[Instructions to follow]
Images should be omitted while the rest of the data is duplicated exactly.

[Exercise inputs]
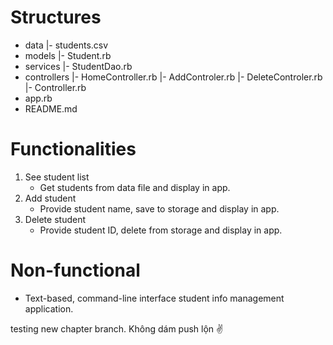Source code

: # Structures
- data
|- students.csv
- models
|- Student.rb
- services
|- StudentDao.rb
- controllers
|- HomeController.rb
|- AddControler.rb
|- DeleteControler.rb
|- Controller.rb
- app.rb
- README.md

# Functionalities
1. See student list
    - Get students from data file and display in app.
2. Add student
    - Provide student name, save to storage and display in app.
3. Delete student
    - Provide student ID, delete from storage and display in app.
# Non-functional
- Text-based, command-line interface student info management application.

testing new chapter branch. Không dám push lộn :v:

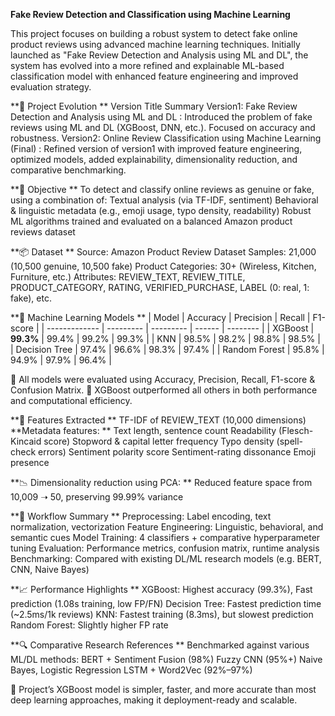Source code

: **Fake Review Detection and Classification using Machine Learning**

This project focuses on building a robust system to detect fake online product reviews using advanced machine learning techniques. Initially launched as "Fake Review Detection and Analysis using ML and DL", the system has evolved into a more refined and explainable ML-based classification model with enhanced feature engineering and improved evaluation strategy.

**📌 Project Evolution
**
Version	Title	Summary
Version1: Fake Review Detection and Analysis using ML and DL : Introduced the problem of fake reviews using ML and DL (XGBoost, DNN, etc.). Focused on accuracy and robustness.
Version2:	Online Review Classification using Machine Learning (Final) :	Refined version of version1 with improved feature engineering, optimized models, added explainability, dimensionality reduction, and comparative benchmarking.

**🎯 Objective
**
To detect and classify online reviews as genuine or fake, using a combination of:
Textual analysis (via TF-IDF, sentiment)
Behavioral & linguistic metadata (e.g., emoji usage, typo density, readability)
Robust ML algorithms trained and evaluated on a balanced Amazon product reviews dataset

**📦 Dataset
**
Source: Amazon Product Review Dataset
Samples: 21,000 (10,500 genuine, 10,500 fake)
Product Categories: 30+ (Wireless, Kitchen, Furniture, etc.)
Attributes:
REVIEW_TEXT, REVIEW_TITLE, PRODUCT_CATEGORY, RATING, VERIFIED_PURCHASE, LABEL (0: real, 1: fake), etc.

**🧠 Machine Learning Models
**
| Model         | Accuracy  | Precision | Recall | F1-score |
| ------------- | --------- | --------- | ------ | -------- |
| XGBoost       | **99.3%** | 99.4%     | 99.2%  | 99.3%    |
| KNN           | 98.5%     | 98.2%     | 98.8%  | 98.5%    |
| Decision Tree | 97.4%     | 96.6%     | 98.3%  | 97.4%    |
| Random Forest | 95.8%     | 94.9%     | 97.9%  | 96.4%    |

📌 All models were evaluated using Accuracy, Precision, Recall, F1-score & Confusion Matrix.
📌 XGBoost outperformed all others in both performance and computational efficiency.

**🧪 Features Extracted
**
TF-IDF of REVIEW_TEXT (10,000 dimensions)
**Metadata features:
**
Text length, sentence count
Readability (Flesch-Kincaid score)
Stopword & capital letter frequency
Typo density (spell-check errors)
Sentiment polarity score
Sentiment-rating dissonance
Emoji presence

**📉 Dimensionality reduction using PCA:
**
Reduced feature space from 10,009 ➝ 50, preserving 99.99% variance

**🔁 Workflow Summary
**
Preprocessing: Label encoding, text normalization, vectorization
Feature Engineering: Linguistic, behavioral, and semantic cues
Model Training: 4 classifiers + comparative hyperparameter tuning
Evaluation: Performance metrics, confusion matrix, runtime analysis
Benchmarking: Compared with existing DL/ML research models (e.g. BERT, CNN, Naive Bayes)

**📈 Performance Highlights
**
XGBoost: Highest accuracy (99.3%), Fast prediction (1.08s training, low FP/FN)
Decision Tree: Fastest prediction time (~2.5ms/1k reviews)
KNN: Fastest training (8.3ms), but slowest prediction
Random Forest: Slightly higher FP rate

**🔍 Comparative Research References
**
Benchmarked against various ML/DL methods:
BERT + Sentiment Fusion (98%)
Fuzzy CNN (95%+)
Naive Bayes, Logistic Regression
LSTM + Word2Vec (92%–97%)

📌 Project’s XGBoost model is simpler, faster, and more accurate than most deep learning approaches, making it deployment-ready and scalable.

[Answer section]
Source code

: # Structures
- data
|- students.csv
- models
|- Student.rb
- services
|- StudentDao.rb
- controllers
|- HomeController.rb
|- AddControler.rb
|- DeleteControler.rb
|- Controller.rb
- app.rb
- README.md

# Functionalities
1. See student list
    - Get students from data file and display in app.
2. Add student
    - Provide student name, save to storage and display in app.
3. Delete student
    - Provide student ID, delete from storage and display in app.
# Non-functional
- Text-based, command-line interface student info management application.

testing new chapter branch. Không dám push lộn :v:

Source code

: **Fake Review Detection and Classification using Machine Learning**

This project focuses on building a robust system to detect fake online product reviews using advanced machine learning techniques. Initially launched as "Fake Review Detection and Analysis using ML and DL", the system has evolved into a more refined and explainable ML-based classification model with enhanced feature engineering and improved evaluation strategy.

**📌 Project Evolution
**
Version	Title	Summary
Version1: Fake Review Detection and Analysis using ML and DL : Introduced the problem of fake reviews using ML and DL (XGBoost, DNN, etc.). Focused on accuracy and robustness.
Version2:	Online Review Classification using Machine Learning (Final) :	Refined version of version1 with improved feature engineering, optimized models, added explainability, dimensionality reduction, and comparative benchmarking.

**🎯 Objective
**
To detect and classify online reviews as genuine or fake, using a combination of:
Textual analysis (via TF-IDF, sentiment)
Behavioral & linguistic metadata (e.g., emoji usage, typo density, readability)
Robust ML algorithms trained and evaluated on a balanced Amazon product reviews dataset

**📦 Dataset
**
Source: Amazon Product Review Dataset
Samples: 21,000 (10,500 genuine, 10,500 fake)
Product Categories: 30+ (Wireless, Kitchen, Furniture, etc.)
Attributes:
REVIEW_TEXT, REVIEW_TITLE, PRODUCT_CATEGORY, RATING, VERIFIED_PURCHASE, LABEL (0: real, 1: fake), etc.

**🧠 Machine Learning Models
**
| Model         | Accuracy  | Precision | Recall | F1-score |
| ------------- | --------- | --------- | ------ | -------- |
| XGBoost       | **99.3%** | 99.4%     | 99.2%  | 99.3%    |
| KNN           | 98.5%     | 98.2%     | 98.8%  | 98.5%    |
| Decision Tree | 97.4%     | 96.6%     | 98.3%  | 97.4%    |
| Random Forest | 95.8%     | 94.9%     | 97.9%  | 96.4%    |

📌 All models were evaluated using Accuracy, Precision, Recall, F1-score & Confusion Matrix.
📌 XGBoost outperformed all others in both performance and computational efficiency.

**🧪 Features Extracted
**
TF-IDF of REVIEW_TEXT (10,000 dimensions)
**Metadata features:
**
Text length, sentence count
Readability (Flesch-Kincaid score)
Stopword & capital letter frequency
Typo density (spell-check errors)
Sentiment polarity score
Sentiment-rating dissonance
Emoji presence

**📉 Dimensionality reduction using PCA:
**
Reduced feature space from 10,009 ➝ 50, preserving 99.99% variance

**🔁 Workflow Summary
**
Preprocessing: Label encoding, text normalization, vectorization
Feature Engineering: Linguistic, behavioral, and semantic cues
Model Training: 4 classifiers + comparative hyperparameter tuning
Evaluation: Performance metrics, confusion matrix, runtime analysis
Benchmarking: Compared with existing DL/ML research models (e.g. BERT, CNN, Naive Bayes)

**📈 Performance Highlights
**
XGBoost: Highest accuracy (99.3%), Fast prediction (1.08s training, low FP/FN)
Decision Tree: Fastest prediction time (~2.5ms/1k reviews)
KNN: Fastest training (8.3ms), but slowest prediction
Random Forest: Slightly higher FP rate

**🔍 Comparative Research References
**
Benchmarked against various ML/DL methods:
BERT + Sentiment Fusion (98%)
Fuzzy CNN (95%+)
Naive Bayes, Logistic Regression
LSTM + Word2Vec (92%–97%)

📌 Project’s XGBoost model is simpler, faster, and more accurate than most deep learning approaches, making it deployment-ready and scalable.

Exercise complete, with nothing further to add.